Exercise: Please copy out the listing below from the line with "(Friday): time range?" to the line with "PM to 5:25 PM", including both of those lines. Leave the pictures out of your answer.

Supplied material:
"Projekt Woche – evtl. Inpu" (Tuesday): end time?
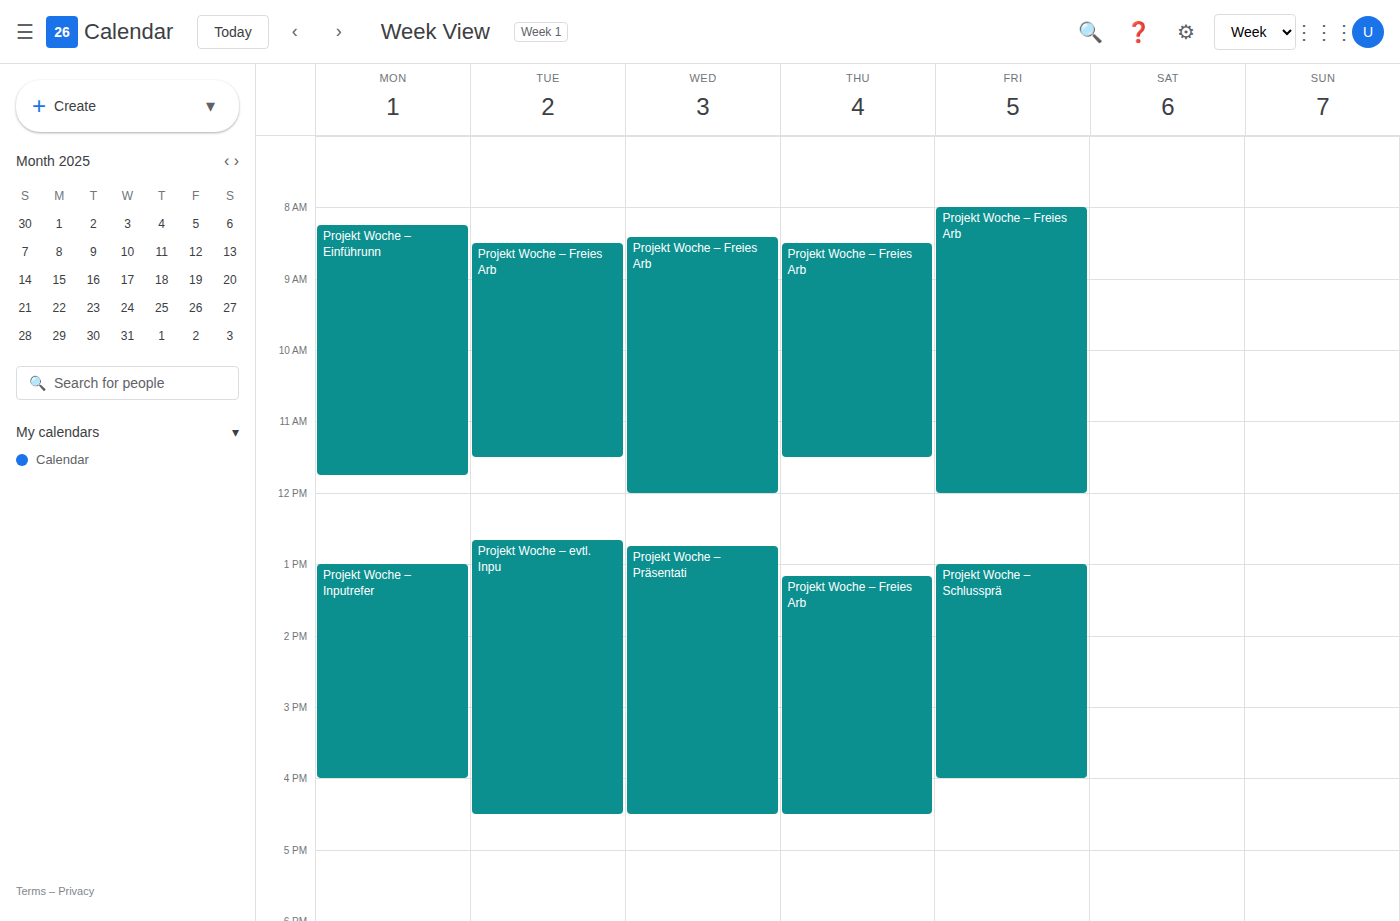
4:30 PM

==

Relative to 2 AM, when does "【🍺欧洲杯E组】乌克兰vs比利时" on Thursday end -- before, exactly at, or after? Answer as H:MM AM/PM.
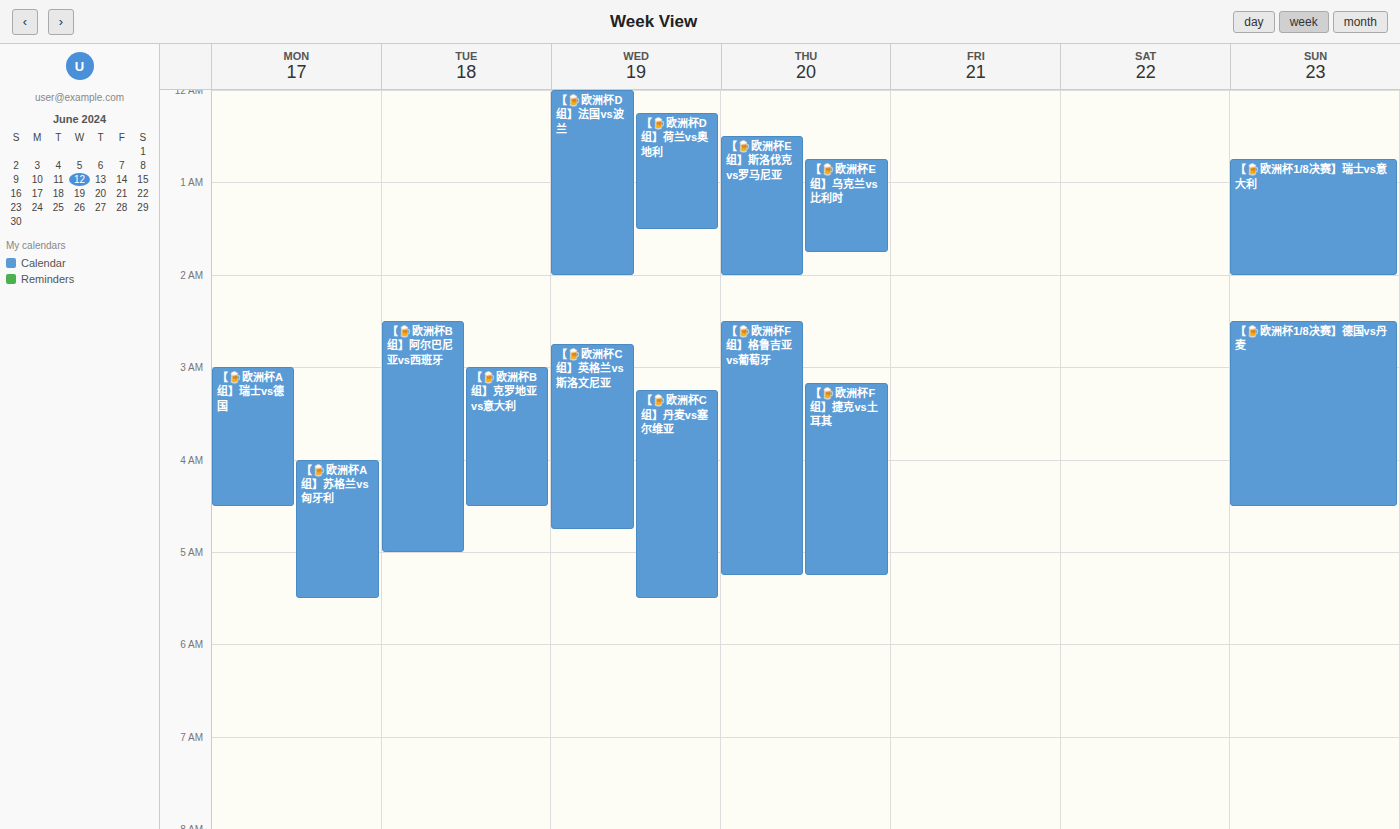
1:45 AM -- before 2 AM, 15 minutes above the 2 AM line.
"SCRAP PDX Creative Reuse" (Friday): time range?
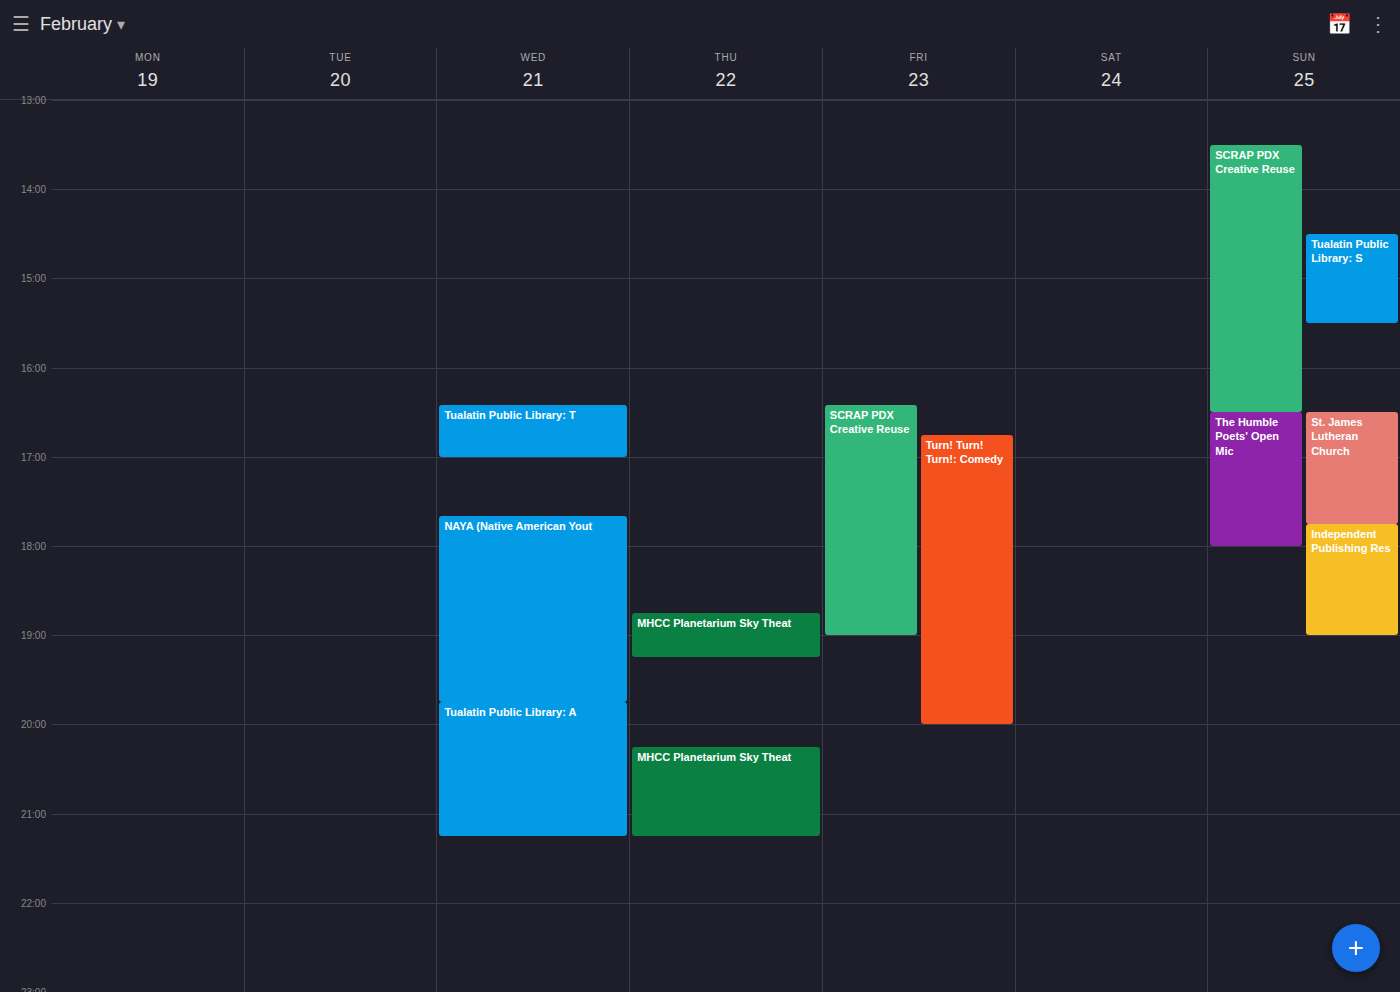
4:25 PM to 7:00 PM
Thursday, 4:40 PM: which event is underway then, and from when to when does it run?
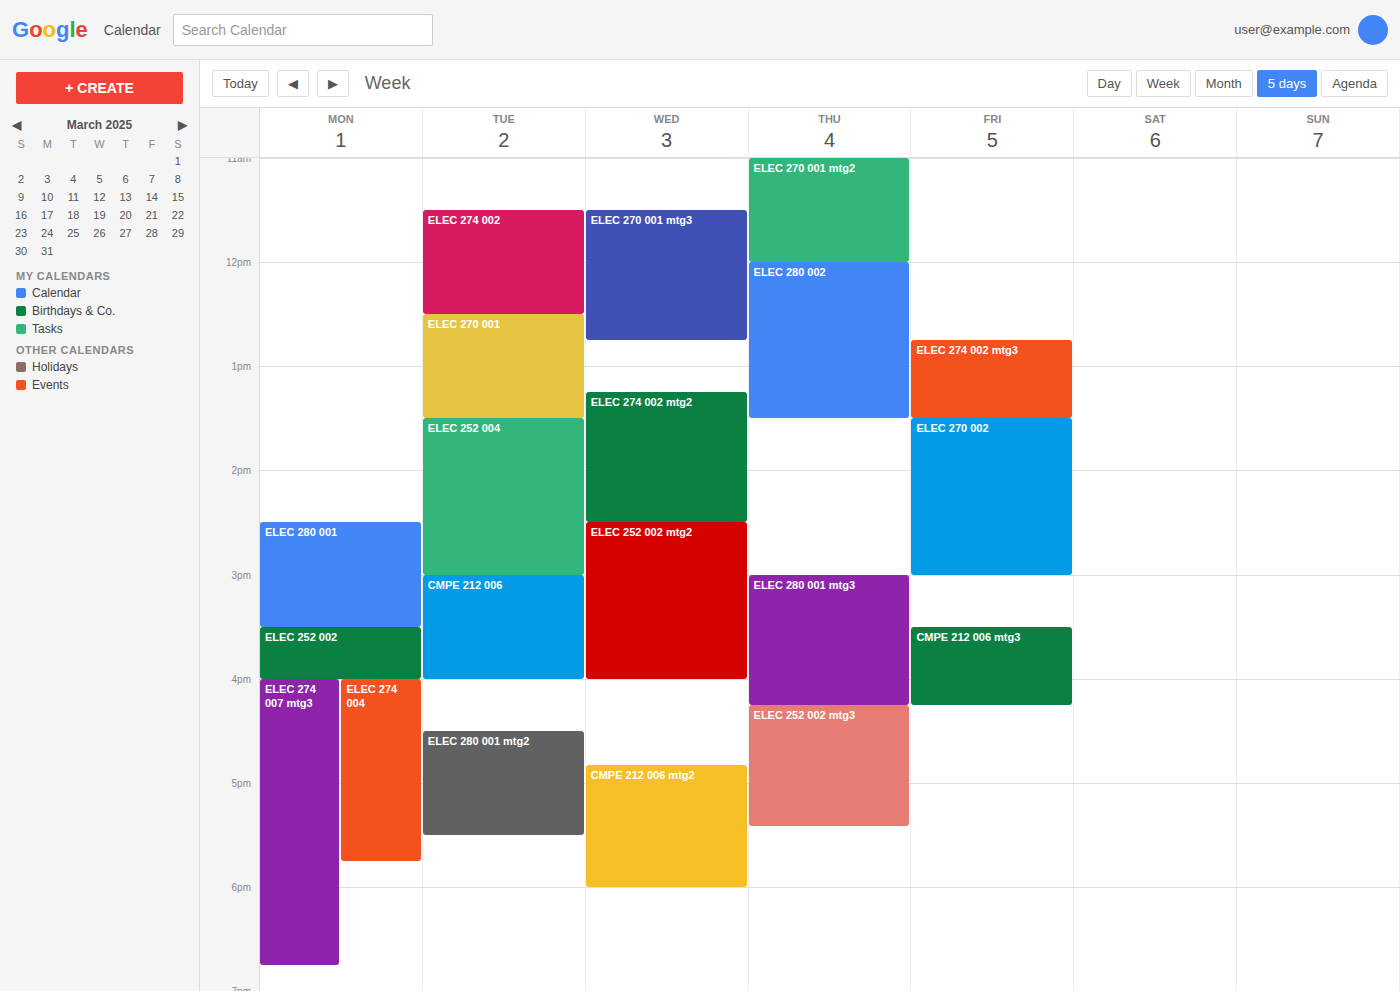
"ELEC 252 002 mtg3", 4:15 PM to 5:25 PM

Complete response:
"SCRAP PDX Creative Reuse" (Friday): time range?
4:25 PM to 7:00 PM
Thursday, 4:40 PM: which event is underway then, and from when to when does it run?
"ELEC 252 002 mtg3", 4:15 PM to 5:25 PM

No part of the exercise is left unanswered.